Just call me Mary Poppins.
That’s what I said as I left work yesterday to go spend a few hours watching the most adorable nephew ever.
Mary Poppins is awesome. She sings. She dances. She has a bag of tricks.
Queen of Quirky can sing and dance. And she has a giant purse. It seemed like a plausible comparison.
And oh we were having a Supercalifragilisticexpialidocious time. Hanging out in our boopoo or Bumbo or whatever it’s called.(which according to my brother rings in at a whopping $60…wow, that’s like a nice dinner out and TWO beers. )
And then in our chair with all the doodads to spin and bonk.
It’s fun to be five months.
It’s fun to be an aunt.
And don’t you know I was the funniest aunt ever?!
And then, something really bad happened.
The bottom lip.
Oh no.

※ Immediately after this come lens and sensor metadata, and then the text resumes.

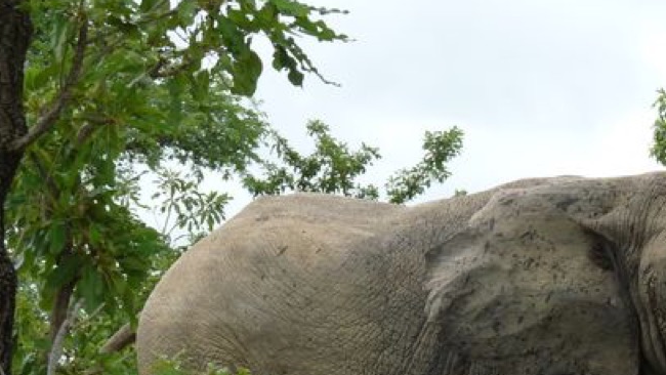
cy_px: 407
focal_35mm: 268
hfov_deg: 8.0
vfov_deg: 4.5
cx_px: 471
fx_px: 4734
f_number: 5
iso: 160
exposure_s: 1/320
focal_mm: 22.3
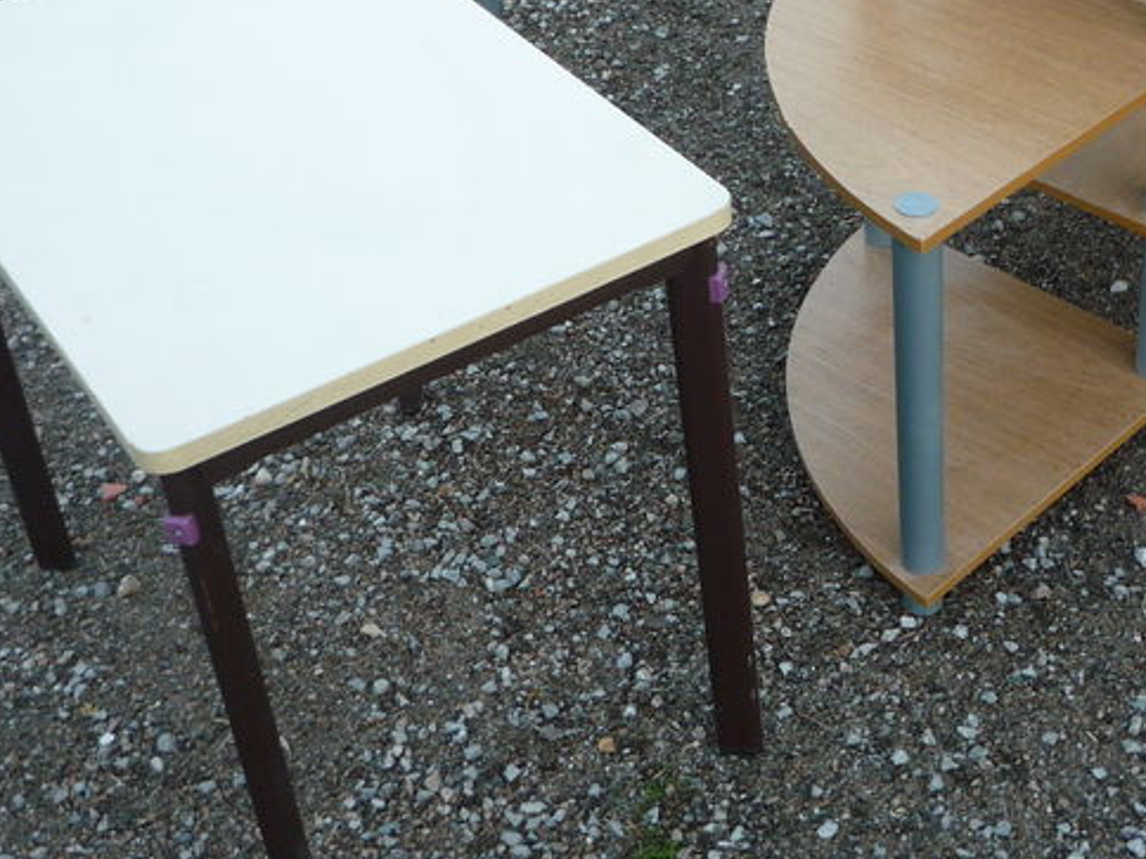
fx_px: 2053
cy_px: 232
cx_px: 826
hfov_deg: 30.8
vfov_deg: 23.4
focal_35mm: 62
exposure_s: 1/30
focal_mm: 5.2
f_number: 3.3
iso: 100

Not the lip, I said. Please, please, please…I don’t want to see the lip, Eli. Aunt Stephanie is fun!
Look, I can dance. Do do do do do.
I can make funny noises! Blllllllllllllllllllllllrrrrrrrrrrrrrrrrrrrrr.
Ok, ok, ok. Please stop crying. Tell you what, I’ll make you a yummy cake on your first birthday. No go? You can even smash your hand in it. Don’t you know how much fun it is to smash your first cake? I know you haven’t tasted cake yet, and I’m not even sure I know how to bake a cake. But we can try. Come on, Eli. Let’s try together!
You know what else? We can go to the ZOO! Yup, we’re going to the zoo, zoo, zoo. How about you, you, you. Ok, ok, no zoo, no zoo.
Mary Poppins needed some new tricks.
Ok, how about I take you driving when you turn sixteen. I won’t even flinch when you almost forget to stop at the stop sign. Alright. I see. You can’t see the value in that promise yet.
Time to throw in the big one. It’s like the spoon full of sugar on steroids.
I will buy you your first beer when you turn 21. No?
Notice I did not promise him any cousins to play with in a few years…at that point, it seemed a bit extreme.